■ ENTRIES PROVIDED:

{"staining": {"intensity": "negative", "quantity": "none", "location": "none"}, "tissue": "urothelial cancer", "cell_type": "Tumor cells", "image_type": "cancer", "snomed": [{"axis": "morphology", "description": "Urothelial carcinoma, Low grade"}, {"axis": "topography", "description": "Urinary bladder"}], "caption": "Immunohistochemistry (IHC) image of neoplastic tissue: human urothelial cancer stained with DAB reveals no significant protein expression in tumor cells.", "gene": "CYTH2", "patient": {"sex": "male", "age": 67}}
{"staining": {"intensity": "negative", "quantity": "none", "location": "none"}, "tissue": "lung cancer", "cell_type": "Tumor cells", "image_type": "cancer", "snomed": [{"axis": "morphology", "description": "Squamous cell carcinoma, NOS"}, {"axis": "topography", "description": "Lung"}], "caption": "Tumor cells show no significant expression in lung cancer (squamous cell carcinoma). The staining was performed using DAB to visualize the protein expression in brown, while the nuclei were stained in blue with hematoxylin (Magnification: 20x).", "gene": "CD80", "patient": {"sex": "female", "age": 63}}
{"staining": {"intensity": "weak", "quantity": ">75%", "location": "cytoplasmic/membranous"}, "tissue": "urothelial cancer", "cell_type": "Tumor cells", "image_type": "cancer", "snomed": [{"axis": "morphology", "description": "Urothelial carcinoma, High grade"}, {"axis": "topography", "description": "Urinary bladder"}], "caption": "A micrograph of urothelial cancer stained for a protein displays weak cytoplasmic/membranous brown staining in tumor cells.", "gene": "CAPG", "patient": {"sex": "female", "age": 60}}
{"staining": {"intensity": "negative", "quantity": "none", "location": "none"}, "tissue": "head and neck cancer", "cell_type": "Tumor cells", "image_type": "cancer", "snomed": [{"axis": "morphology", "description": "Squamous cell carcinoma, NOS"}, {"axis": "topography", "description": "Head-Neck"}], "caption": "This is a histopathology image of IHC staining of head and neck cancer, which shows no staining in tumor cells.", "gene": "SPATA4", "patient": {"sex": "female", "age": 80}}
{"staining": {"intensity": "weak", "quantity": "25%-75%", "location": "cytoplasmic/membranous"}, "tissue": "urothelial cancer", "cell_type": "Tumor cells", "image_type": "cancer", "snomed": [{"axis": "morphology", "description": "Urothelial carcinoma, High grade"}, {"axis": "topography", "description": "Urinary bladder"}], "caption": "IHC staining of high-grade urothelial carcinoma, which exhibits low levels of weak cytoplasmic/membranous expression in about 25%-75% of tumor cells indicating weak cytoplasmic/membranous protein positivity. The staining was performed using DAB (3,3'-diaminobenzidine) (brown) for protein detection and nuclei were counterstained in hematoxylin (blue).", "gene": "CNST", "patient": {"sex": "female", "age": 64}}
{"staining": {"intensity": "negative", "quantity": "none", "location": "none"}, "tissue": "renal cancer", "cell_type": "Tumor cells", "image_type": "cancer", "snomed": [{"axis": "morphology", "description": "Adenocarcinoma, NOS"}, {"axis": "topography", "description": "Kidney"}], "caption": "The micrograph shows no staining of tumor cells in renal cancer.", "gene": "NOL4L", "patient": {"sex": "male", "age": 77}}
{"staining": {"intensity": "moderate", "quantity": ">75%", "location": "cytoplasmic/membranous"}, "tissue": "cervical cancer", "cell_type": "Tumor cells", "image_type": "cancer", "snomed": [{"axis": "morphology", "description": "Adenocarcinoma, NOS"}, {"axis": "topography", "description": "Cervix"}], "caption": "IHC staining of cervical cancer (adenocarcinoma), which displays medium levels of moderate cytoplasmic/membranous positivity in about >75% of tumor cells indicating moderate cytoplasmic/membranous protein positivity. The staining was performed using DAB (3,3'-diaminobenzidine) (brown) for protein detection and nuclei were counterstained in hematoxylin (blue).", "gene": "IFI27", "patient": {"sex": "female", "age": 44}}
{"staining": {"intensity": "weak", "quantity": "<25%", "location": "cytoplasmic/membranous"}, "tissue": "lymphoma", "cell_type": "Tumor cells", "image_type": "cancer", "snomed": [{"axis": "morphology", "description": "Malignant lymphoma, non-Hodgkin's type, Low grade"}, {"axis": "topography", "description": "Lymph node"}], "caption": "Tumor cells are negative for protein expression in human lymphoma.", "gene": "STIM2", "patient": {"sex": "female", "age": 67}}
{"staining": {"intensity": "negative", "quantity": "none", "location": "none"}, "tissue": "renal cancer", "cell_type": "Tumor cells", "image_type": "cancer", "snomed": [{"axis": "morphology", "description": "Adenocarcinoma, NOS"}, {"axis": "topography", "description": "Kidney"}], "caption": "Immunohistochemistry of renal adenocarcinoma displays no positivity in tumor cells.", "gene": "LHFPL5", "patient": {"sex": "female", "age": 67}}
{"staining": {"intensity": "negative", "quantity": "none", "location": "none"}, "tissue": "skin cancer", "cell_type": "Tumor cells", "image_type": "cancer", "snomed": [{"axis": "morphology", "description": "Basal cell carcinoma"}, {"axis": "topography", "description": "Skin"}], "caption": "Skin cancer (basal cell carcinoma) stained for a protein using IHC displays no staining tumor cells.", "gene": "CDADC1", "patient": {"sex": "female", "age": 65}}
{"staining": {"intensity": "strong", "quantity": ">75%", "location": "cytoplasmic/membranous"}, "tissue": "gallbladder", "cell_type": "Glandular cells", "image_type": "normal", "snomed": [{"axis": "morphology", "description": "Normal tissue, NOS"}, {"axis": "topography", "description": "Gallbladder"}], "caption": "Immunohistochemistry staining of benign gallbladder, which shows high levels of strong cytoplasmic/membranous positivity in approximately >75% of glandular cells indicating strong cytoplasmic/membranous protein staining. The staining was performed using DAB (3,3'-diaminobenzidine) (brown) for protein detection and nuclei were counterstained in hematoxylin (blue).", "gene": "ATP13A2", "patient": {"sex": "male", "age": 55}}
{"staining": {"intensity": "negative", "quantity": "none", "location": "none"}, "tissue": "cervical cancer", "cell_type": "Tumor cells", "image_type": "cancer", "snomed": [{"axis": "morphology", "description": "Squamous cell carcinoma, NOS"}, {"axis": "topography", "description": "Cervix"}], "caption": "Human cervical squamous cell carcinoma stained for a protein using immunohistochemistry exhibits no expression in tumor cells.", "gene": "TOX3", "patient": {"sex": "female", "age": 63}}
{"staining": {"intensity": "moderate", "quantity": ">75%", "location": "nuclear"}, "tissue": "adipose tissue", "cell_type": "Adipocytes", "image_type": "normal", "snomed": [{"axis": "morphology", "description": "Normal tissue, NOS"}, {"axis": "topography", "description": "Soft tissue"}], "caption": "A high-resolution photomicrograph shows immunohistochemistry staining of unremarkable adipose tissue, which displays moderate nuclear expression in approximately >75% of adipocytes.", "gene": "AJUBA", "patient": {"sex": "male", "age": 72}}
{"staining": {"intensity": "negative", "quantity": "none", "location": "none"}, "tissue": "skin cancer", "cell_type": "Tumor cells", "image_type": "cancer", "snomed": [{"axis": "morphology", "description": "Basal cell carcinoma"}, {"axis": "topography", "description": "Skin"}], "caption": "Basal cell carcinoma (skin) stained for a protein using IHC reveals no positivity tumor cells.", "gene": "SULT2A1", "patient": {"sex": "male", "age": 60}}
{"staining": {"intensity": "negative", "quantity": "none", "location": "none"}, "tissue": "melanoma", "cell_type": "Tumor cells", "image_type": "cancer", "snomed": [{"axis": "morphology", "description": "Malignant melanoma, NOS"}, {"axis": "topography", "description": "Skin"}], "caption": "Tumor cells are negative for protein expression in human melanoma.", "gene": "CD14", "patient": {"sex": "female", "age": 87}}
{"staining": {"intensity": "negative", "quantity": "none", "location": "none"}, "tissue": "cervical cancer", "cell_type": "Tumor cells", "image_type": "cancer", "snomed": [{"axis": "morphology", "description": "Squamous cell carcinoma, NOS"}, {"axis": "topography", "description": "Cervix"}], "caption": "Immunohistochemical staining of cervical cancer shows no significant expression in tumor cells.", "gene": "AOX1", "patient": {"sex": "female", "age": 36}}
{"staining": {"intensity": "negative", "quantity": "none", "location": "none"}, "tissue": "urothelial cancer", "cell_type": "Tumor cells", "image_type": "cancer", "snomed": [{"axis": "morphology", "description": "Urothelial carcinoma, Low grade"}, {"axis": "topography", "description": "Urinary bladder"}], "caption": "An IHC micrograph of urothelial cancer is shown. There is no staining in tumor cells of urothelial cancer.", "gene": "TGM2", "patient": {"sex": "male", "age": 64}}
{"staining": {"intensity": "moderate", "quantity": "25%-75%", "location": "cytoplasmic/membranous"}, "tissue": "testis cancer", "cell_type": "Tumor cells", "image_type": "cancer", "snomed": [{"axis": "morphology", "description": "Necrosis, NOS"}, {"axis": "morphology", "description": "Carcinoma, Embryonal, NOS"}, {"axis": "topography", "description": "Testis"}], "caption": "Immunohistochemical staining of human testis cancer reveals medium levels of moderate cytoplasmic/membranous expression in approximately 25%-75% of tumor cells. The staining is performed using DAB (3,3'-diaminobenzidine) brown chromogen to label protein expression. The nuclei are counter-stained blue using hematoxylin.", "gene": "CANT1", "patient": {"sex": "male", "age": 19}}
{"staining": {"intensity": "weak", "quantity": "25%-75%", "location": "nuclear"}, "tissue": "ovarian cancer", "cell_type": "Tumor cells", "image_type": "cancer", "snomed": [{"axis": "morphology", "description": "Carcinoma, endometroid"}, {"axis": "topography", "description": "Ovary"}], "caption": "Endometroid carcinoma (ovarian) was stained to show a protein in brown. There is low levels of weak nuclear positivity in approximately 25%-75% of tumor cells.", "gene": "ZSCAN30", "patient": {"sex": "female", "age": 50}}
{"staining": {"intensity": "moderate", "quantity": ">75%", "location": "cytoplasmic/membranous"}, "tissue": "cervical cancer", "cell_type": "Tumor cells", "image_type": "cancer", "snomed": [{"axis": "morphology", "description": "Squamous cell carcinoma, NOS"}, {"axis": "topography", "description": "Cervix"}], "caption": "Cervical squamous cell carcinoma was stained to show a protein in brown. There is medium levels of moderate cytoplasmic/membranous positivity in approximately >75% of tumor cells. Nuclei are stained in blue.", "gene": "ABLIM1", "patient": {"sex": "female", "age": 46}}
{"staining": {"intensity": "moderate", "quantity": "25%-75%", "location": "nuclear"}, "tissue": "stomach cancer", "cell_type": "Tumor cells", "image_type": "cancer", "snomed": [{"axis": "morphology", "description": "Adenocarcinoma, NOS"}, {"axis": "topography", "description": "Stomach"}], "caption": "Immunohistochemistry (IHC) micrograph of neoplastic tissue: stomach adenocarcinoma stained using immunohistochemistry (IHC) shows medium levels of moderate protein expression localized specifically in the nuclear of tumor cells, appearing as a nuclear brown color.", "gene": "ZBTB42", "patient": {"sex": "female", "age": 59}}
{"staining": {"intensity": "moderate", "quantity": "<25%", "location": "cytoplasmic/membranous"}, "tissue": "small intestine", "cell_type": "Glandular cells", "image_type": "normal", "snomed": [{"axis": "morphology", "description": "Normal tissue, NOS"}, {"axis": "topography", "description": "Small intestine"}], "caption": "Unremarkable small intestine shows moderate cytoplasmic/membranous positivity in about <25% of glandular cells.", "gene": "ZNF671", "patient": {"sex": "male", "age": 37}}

■ ASSIGNMENT: One stretch of the lines above is wanted, from the line that contains "of renal adenocarcinoma" through the line that contains "cell carcinoma stained". Output it exactly.

■ SOLUTION:
{"staining": {"intensity": "negative", "quantity": "none", "location": "none"}, "tissue": "renal cancer", "cell_type": "Tumor cells", "image_type": "cancer", "snomed": [{"axis": "morphology", "description": "Adenocarcinoma, NOS"}, {"axis": "topography", "description": "Kidney"}], "caption": "Immunohistochemistry of renal adenocarcinoma displays no positivity in tumor cells.", "gene": "LHFPL5", "patient": {"sex": "female", "age": 67}}
{"staining": {"intensity": "negative", "quantity": "none", "location": "none"}, "tissue": "skin cancer", "cell_type": "Tumor cells", "image_type": "cancer", "snomed": [{"axis": "morphology", "description": "Basal cell carcinoma"}, {"axis": "topography", "description": "Skin"}], "caption": "Skin cancer (basal cell carcinoma) stained for a protein using IHC displays no staining tumor cells.", "gene": "CDADC1", "patient": {"sex": "female", "age": 65}}
{"staining": {"intensity": "strong", "quantity": ">75%", "location": "cytoplasmic/membranous"}, "tissue": "gallbladder", "cell_type": "Glandular cells", "image_type": "normal", "snomed": [{"axis": "morphology", "description": "Normal tissue, NOS"}, {"axis": "topography", "description": "Gallbladder"}], "caption": "Immunohistochemistry staining of benign gallbladder, which shows high levels of strong cytoplasmic/membranous positivity in approximately >75% of glandular cells indicating strong cytoplasmic/membranous protein staining. The staining was performed using DAB (3,3'-diaminobenzidine) (brown) for protein detection and nuclei were counterstained in hematoxylin (blue).", "gene": "ATP13A2", "patient": {"sex": "male", "age": 55}}
{"staining": {"intensity": "negative", "quantity": "none", "location": "none"}, "tissue": "cervical cancer", "cell_type": "Tumor cells", "image_type": "cancer", "snomed": [{"axis": "morphology", "description": "Squamous cell carcinoma, NOS"}, {"axis": "topography", "description": "Cervix"}], "caption": "Human cervical squamous cell carcinoma stained for a protein using immunohistochemistry exhibits no expression in tumor cells.", "gene": "TOX3", "patient": {"sex": "female", "age": 63}}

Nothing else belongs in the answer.